Current limitations include:

Sensitivity to extreme distortion near and beyond 180° in equidistant or simplified models.
Residual “floater” artifacts and ambiguities in cases of sparse or low-texture supervision, especially outdoors or in the presence of glare, fog, or sky.
Dependence on robust camera initialization, with monocular depth priors providing a viable route when feature-based SfM is unreliable.

Future directions encompass tighter integration of self-calibrating distortion fields, improved monocular or learned depth priors adapted to fisheye imagery, further development of fish-eye robust regularization and densification strategies, and hybrid approaches that fuse ray-tracing with rasterization for global lighting and high realism in wide-angle settings.

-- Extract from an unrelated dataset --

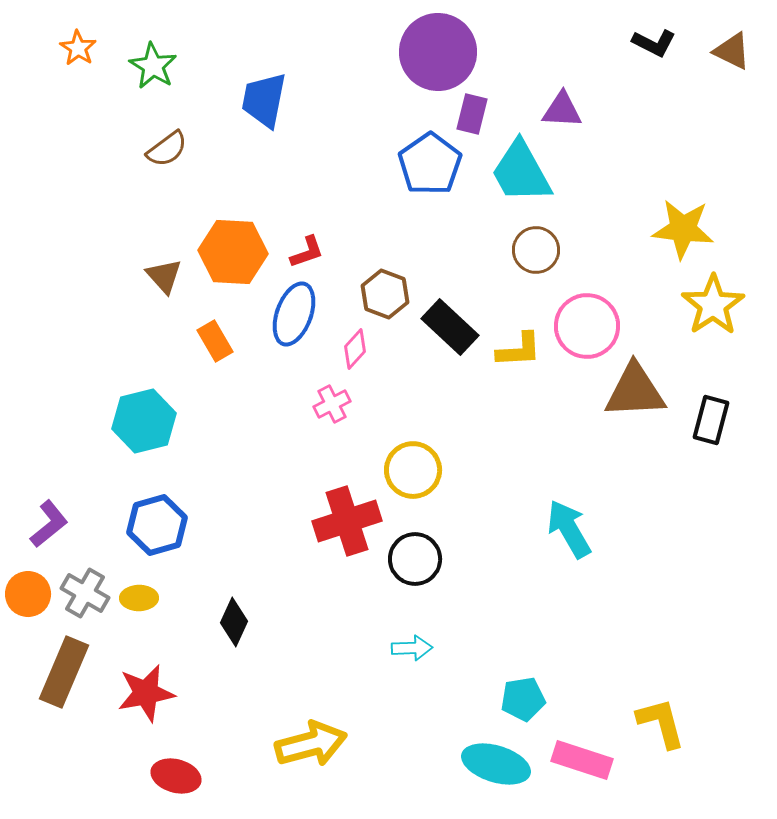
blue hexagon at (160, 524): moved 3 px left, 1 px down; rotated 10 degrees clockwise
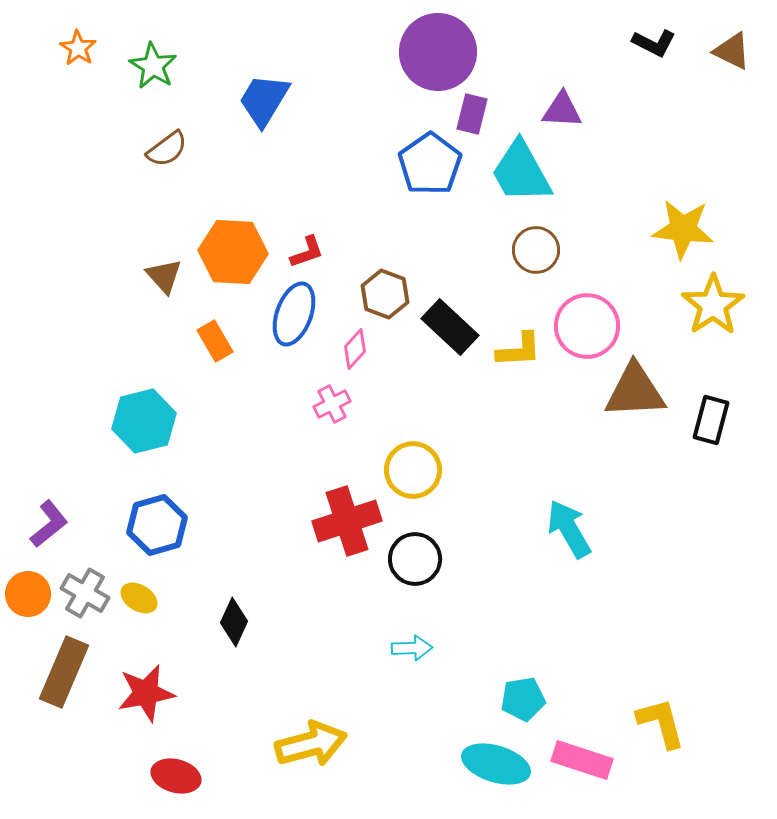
blue trapezoid at (264, 100): rotated 20 degrees clockwise
yellow ellipse at (139, 598): rotated 33 degrees clockwise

7. Outlook and Research Opportunities

Ongoing developments in the field underline several promising research avenues:

Generalized projection operators that seamlessly interpolate between fisheye, perspective, and panoramic cameras.
Adaptive uncertainty estimation for asset extraction and scene completion, with explicit view-dependent uncertainty tracking over broad angular coverage (Han et al., 10 Apr 2025).
Modular, distortion-adaptive splatting that supports real-time immersive environments and robust 3D mapping from minimal image sets.
Deeper integration with generative and hybrid 3DGS–SDF models to enhance geometry consistency and fine detail, especially under severe lens non-linearities (Gao et al., 21 Jul 2025).

Fisheye-Based 3D Gaussian Splatting is thus distinguished by its robust handling of extreme image distortion, explicit scene geometry, and efficient, real-time rendering, positioning it as a compelling approach for next-generation wide-angle and 360° scene reconstruction and synthesis.